Il debutto dello "Shake world tour 2002". Da oggi in Italia

"Io, manovale del rock voglio morire sul palco"

Lo show di Zucchero conquista Zurigo

"Non ho più discorsi da fare. Ho imparato la lezione, sono un Bignami della musica"
GIUSEPPE VIDETTI
inviata a Zurigo
"Voglio morire sul palco. Io sono un manovale. Non credo che ci sia un artista che lavora più di me in Italia. Gli altri tra un brano e l´altro si accendono una sigaretta, sorseggiano un drink. Io no, ci do sotto io. Anche stasera, potevo andare avanti per un´altra ora. Preferisco morire sul palco che al geriatrico. O durante un´erezione". Sudato, stravolto, Zucchero è ancora acceso dall´entusiasmo dei quindicimila che (lunedì sera) all´Hallenstadion di Zurigo hanno salutato il debutto dello Shake World Tour 2002, che oggi sbarca a Montichiari, in provincia di Brescia. Le altre date italiane: domani Torino, 16 Bologna, 17 Ancona, 19 Bari, 21 Palermo, 23 Acireale, 25 Perugia, 26 Pesaro, 27 Verona, 2 marzo Treviso, 3 Bolzano, 5 Genova, 6 Firenze, 9 Milano.Due ore di spettacolo, musicalmente il migliore di quelli prodotti da Zucchero, ma lui avrebbe dato di più. "Non ho più discorsi da fare tra una canzone e l´altra. Devo dare, dare e ancora dare. Sono un Bignami della musica" dice. Ora di quel prezioso libriccino in cui le nozioni della musica che ama ci sono tutte, anche se in forma concisa, lui è finalmente l´autore. Zucchero ha copiato? L´ha fatto, ma adesso ha imparato.

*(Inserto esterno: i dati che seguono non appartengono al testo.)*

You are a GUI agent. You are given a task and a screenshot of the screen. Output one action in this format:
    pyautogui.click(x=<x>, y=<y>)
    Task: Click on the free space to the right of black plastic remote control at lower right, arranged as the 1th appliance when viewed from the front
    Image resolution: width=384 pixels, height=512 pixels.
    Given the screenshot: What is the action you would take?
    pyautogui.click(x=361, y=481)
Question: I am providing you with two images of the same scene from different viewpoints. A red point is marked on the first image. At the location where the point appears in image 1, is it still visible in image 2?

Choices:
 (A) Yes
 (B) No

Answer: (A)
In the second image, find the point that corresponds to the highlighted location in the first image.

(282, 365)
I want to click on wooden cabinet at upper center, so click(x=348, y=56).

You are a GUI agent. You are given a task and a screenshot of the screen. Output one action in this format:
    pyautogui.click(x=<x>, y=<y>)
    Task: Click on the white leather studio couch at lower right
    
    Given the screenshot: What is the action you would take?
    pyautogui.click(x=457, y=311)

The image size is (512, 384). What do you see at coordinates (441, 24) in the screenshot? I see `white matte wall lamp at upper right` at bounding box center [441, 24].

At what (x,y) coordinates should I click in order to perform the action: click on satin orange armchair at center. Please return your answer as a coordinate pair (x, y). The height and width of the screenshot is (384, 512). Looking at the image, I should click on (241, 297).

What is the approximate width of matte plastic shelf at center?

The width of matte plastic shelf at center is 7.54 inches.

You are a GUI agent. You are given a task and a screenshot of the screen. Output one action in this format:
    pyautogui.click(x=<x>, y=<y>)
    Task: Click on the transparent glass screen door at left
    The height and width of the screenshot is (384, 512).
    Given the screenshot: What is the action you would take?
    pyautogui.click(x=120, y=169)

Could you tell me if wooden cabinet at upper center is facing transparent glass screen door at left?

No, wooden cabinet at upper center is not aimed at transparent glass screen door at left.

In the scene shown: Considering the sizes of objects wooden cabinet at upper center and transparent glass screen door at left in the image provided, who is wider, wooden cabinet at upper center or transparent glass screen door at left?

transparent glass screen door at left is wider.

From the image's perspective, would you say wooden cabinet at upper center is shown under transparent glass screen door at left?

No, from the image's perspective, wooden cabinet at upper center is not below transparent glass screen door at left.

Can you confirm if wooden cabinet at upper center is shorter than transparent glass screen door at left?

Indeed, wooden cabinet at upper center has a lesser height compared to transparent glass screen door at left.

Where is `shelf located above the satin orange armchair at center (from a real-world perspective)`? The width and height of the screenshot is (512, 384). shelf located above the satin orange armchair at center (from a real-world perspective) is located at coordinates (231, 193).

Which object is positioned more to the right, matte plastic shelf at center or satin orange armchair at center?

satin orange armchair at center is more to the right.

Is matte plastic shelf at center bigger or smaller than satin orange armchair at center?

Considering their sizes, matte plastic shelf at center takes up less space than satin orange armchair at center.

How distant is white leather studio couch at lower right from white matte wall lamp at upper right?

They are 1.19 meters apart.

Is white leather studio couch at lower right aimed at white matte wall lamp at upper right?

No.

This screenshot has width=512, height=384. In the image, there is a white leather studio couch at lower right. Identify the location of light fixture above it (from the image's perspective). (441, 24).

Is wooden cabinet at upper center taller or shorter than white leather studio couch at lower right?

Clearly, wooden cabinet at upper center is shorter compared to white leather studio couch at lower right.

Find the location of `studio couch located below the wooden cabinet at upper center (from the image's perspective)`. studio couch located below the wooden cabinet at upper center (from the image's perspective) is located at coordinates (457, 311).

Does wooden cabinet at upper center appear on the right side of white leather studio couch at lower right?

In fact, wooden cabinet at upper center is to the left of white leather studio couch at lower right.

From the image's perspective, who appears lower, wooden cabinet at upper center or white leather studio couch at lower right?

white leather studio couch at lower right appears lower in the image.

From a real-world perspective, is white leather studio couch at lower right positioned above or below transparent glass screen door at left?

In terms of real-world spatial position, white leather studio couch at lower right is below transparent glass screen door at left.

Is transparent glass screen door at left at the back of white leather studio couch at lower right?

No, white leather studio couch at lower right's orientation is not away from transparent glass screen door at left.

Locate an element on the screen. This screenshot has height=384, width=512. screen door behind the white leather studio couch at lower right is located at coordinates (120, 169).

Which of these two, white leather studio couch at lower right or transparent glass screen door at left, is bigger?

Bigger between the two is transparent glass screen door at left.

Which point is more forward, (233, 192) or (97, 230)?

E da Shake, il disco più organico se non il più bello di tutta la sua produzione, ha maturato l´idea di uno show potente e dinamico, tutto vissuto sul fronte del palco (due enormi pedane stringono la platea in un abbraccio), senza più indulgere su certi luoghi comuni soul e rhythm´n´blues che in passato hanno fatto la sua fortuna. Tutto rock, rock e ancora rock, con belle chitarre, batteria versatile, organo hammond e armonica. Partorito da una band prodigiosa e da un frontman che ormai ha tanta maestria, che quando nel bis chiama Paul Young per una riedizione di Senza una donna, il cantante inglese sembra il più scellerato avventore di una sala di karaoke. Zucchero si butta nello spettacolo senza rete e aggredisce la platea con nove titoli dall´ultimo album uno dietro l´altro. Una scelta spericolata, ma vincente. Anzi travolgente, perché il pubblico si lascia andare a quelle sonorità ricche e compatte e s´infiamma per ogni canzone come se fosse uno standard. Dopo Sento le campane, Music in me e Porca l´oca, la prima pausa melodica arriva con Ali d´oro, il duetto virtuale con John Lee Hooker. Poi i colori si riaccendono con Baila (che per la prima volta ha portato Zucchero nella top ten spagnola).
Overdose d´amore, la prima delle canzoni del vecchio repertorio a far capolino nello spettacolo, sembra entrare a fatica nella scaletta. Anche se come tutti gli altri hit è stata riarrangiata dopo lunghi giorni di preproduzione alla Versiliana con John O´Brien, responsabile dei campionamenti di Shake. Il primo sassofono arriva all´undicesima canzone, inaudito per Zucchero. Poi torna su Dune mosse, che rimane uno dei suoi capolavori, insieme a Diamante, pure in programma, e Un piccolo aiuto, grande assente.Il finale è un fuoco d´artificio di classici ribattezzati: Con le mani ("Ve lo dico chiaro e tondo, mi ero rotto le palle di farla alla vecchia maniera"), Libidine, Diavolo in me, in cui Zucchero (e la corista Lisa Hunt) si cala nell´atmosfera di una chiesa battista e grida a squarciagola come un folle predicatore che pretende la risposta accorata e trepidante della congrega. Poi l´artista si accomoda sullo sgabello e intona una commossa versione di Tobia, scritta da Francesco De Gregori. Dietro le quinte ricorda quella volta che dopo tre canzoni dovette abbandonare l´Hallenstadion con il ventre che stava per esplodergli per colpa di un´abbuffata di birra e fonduta offerta dal principe Emanuele Filiberto, un suo fan. "Pubblico straordinario: non volò una mosca, capirono che stavo male e tornarono dopo venti giorni".